IMF rejects Pakistan plea to cut tax amid inflation and economic crisis
Pakistan, which remains heavily dependent on the International Monetary Fund (IMF) to meet its day-to-day financial obligations, is now grappling with rising costs even in essential items such as condoms, highlighting the depth of the country’s economic distress. The situation is particularly alarming given that Pakistan has one of the highest birth rates in the world, with an estimated six million children born every year. Rapid population growth combined with soaring inflation has become a major challenge for the government. Amid this backdrop, Pakistan sought relief from the IMF by requesting a reduction in the existing 18 per cent General Sales Tax (GST) on condoms. The request was submitted by the Federal Board of Revenue (FBR) as part of broader efforts to ease pressure on essential goods. However, the IMF categorically rejected the proposal.
According to Pakistani media outlet The News, the IMF conveyed its decision during a video conference with Prime Minister Shehbaz Sharif, stating that reducing the GST midway through the financial year was not permissible.
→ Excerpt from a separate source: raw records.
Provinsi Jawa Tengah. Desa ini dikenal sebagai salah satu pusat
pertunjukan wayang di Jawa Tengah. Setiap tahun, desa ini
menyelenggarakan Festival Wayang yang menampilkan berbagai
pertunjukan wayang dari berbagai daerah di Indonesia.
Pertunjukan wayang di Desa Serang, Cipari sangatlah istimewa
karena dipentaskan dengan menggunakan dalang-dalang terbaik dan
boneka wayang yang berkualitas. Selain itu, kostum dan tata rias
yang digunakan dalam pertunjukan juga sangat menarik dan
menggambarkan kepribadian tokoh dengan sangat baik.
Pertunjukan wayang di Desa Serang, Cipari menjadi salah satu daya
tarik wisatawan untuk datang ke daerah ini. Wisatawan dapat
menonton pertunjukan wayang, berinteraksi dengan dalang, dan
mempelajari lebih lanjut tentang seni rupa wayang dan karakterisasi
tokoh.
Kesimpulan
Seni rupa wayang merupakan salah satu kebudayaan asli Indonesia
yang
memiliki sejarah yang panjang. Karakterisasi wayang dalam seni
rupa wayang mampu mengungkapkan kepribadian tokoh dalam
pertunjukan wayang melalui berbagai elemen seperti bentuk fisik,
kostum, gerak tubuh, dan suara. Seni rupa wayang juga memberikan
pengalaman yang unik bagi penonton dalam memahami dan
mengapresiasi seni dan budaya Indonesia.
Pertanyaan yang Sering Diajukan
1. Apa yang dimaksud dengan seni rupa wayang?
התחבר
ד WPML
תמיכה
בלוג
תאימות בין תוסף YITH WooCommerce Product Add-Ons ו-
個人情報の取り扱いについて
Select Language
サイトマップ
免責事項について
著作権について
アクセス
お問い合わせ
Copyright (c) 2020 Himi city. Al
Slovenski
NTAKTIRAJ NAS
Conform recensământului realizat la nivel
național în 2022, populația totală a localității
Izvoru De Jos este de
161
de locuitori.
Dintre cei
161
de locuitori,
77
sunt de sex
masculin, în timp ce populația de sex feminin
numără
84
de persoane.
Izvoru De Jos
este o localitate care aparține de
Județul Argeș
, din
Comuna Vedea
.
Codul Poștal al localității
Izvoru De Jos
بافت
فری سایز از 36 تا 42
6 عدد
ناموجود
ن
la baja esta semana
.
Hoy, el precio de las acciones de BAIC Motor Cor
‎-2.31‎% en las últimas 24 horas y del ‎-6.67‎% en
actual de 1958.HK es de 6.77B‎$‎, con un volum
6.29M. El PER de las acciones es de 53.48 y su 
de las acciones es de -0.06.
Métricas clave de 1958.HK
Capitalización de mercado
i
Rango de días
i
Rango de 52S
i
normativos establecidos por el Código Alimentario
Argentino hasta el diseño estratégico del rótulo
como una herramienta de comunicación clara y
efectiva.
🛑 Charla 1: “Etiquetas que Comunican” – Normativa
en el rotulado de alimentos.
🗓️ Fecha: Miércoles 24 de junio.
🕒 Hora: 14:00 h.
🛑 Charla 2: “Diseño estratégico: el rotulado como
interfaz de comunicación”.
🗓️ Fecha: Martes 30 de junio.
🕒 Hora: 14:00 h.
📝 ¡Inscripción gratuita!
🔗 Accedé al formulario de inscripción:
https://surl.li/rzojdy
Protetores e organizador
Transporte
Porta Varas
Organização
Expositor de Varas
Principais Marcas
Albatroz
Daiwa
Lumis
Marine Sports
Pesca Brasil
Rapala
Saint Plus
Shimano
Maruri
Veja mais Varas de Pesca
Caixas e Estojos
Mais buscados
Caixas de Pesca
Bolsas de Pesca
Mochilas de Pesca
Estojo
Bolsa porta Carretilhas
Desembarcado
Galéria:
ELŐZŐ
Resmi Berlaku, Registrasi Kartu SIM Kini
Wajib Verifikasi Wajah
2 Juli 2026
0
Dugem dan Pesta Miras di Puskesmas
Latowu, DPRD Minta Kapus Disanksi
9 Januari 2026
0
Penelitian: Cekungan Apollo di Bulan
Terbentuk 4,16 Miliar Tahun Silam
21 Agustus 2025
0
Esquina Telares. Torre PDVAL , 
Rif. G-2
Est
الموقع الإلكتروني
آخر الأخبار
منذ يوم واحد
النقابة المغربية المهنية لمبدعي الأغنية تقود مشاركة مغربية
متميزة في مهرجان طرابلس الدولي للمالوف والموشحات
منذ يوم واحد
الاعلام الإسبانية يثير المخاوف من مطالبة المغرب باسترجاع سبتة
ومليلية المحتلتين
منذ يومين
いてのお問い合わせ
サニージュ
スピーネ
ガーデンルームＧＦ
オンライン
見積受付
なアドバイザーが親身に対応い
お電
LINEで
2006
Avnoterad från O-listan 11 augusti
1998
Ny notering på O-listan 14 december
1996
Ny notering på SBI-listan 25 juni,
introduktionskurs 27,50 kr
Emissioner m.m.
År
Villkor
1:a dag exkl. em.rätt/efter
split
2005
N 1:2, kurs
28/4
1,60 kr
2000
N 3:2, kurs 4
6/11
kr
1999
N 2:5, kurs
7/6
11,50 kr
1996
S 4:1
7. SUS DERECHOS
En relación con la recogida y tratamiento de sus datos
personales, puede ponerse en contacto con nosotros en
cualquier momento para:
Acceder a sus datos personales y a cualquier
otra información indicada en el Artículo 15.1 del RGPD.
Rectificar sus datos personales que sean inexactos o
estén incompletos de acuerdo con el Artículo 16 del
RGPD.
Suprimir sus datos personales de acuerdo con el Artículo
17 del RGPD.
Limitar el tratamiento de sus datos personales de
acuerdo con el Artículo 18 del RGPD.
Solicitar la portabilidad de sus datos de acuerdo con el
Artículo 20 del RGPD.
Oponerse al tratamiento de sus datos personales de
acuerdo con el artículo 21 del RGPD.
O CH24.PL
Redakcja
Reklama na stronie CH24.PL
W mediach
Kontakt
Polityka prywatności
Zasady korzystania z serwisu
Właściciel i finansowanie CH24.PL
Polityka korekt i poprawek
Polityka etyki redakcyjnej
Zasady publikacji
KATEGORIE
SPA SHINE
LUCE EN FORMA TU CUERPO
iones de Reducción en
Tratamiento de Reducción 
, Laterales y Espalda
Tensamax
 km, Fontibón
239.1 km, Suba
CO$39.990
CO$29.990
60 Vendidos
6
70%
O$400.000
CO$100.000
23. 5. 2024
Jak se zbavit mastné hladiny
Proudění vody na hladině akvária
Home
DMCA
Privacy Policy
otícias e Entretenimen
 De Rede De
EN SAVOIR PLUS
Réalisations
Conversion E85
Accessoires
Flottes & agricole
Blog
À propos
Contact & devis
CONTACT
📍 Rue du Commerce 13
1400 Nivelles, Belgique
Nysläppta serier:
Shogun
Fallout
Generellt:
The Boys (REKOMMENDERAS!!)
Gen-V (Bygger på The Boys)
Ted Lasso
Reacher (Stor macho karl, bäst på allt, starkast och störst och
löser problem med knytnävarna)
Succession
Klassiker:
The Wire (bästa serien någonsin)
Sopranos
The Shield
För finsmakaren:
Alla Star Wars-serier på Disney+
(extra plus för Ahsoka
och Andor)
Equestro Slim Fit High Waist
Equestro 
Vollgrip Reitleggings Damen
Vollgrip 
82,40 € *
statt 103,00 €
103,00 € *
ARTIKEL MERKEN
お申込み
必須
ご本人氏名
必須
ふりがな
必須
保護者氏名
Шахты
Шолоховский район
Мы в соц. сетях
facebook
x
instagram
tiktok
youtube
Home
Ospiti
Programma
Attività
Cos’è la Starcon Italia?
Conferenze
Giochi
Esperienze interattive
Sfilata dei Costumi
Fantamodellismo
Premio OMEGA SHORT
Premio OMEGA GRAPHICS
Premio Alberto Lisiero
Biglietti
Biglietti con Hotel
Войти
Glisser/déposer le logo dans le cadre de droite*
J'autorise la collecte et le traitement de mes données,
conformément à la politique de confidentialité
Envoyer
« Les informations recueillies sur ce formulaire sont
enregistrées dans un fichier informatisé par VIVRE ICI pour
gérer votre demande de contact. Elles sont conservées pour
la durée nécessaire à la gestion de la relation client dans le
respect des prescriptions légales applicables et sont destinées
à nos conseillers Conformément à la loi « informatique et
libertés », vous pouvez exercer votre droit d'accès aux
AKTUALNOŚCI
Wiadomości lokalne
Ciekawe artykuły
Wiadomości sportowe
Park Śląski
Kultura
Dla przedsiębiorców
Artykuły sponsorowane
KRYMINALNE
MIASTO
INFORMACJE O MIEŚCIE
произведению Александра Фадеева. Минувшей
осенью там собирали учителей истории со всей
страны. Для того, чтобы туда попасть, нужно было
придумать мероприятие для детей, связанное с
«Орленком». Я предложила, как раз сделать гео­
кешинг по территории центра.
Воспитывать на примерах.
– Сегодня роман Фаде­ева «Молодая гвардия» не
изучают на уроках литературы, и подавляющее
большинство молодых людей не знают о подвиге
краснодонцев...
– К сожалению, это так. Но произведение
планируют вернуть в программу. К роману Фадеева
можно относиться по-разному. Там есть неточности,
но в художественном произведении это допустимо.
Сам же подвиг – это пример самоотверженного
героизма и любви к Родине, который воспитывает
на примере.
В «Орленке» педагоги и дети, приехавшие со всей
The Fund reportedly made it clear that any changes to tax policy must be considered only in the next annual budget cycle. The IMF emphasised that the current priority is the “protection” of Pakistan’s fragile economy, advising the government to maintain existing tax structures until the next fiscal year. As Pakistan continues to rely on the IMF’s bailout programme to stabilise its economy, all major financial decisions, including tax reforms, require the Fund’s approval. This dependence has forced Islamabad to seek IMF consent even for tax reductions on basic health and hygiene products.
In addition to condoms, the IMF also rejected requests to lower taxes on baby diapers and sanitary pads, further underlining its firm stance against any measure that could reduce government revenue in the short term. Officials estimate that reducing the tax on condoms alone would have resulted in a revenue loss of approximately 600 million Pakistani rupees. The IMF has maintained that it is not in a position to approve any proposals that could weaken Pakistan’s revenue base, especially as the country has already scaled down its revenue targets due to ongoing economic difficulties. Even those revised targets, the Fund has reportedly warned, may be difficult to achieve. As part of its latest bailout programme, the IMF has imposed 64 conditions on Pakistan, including structural reforms such as the privatisation of Pakistan International Airlines. With little fiscal flexibility and strict IMF oversight, Pakistan’s ability to address inflation, population pressures, and public welfare remains severely constrained.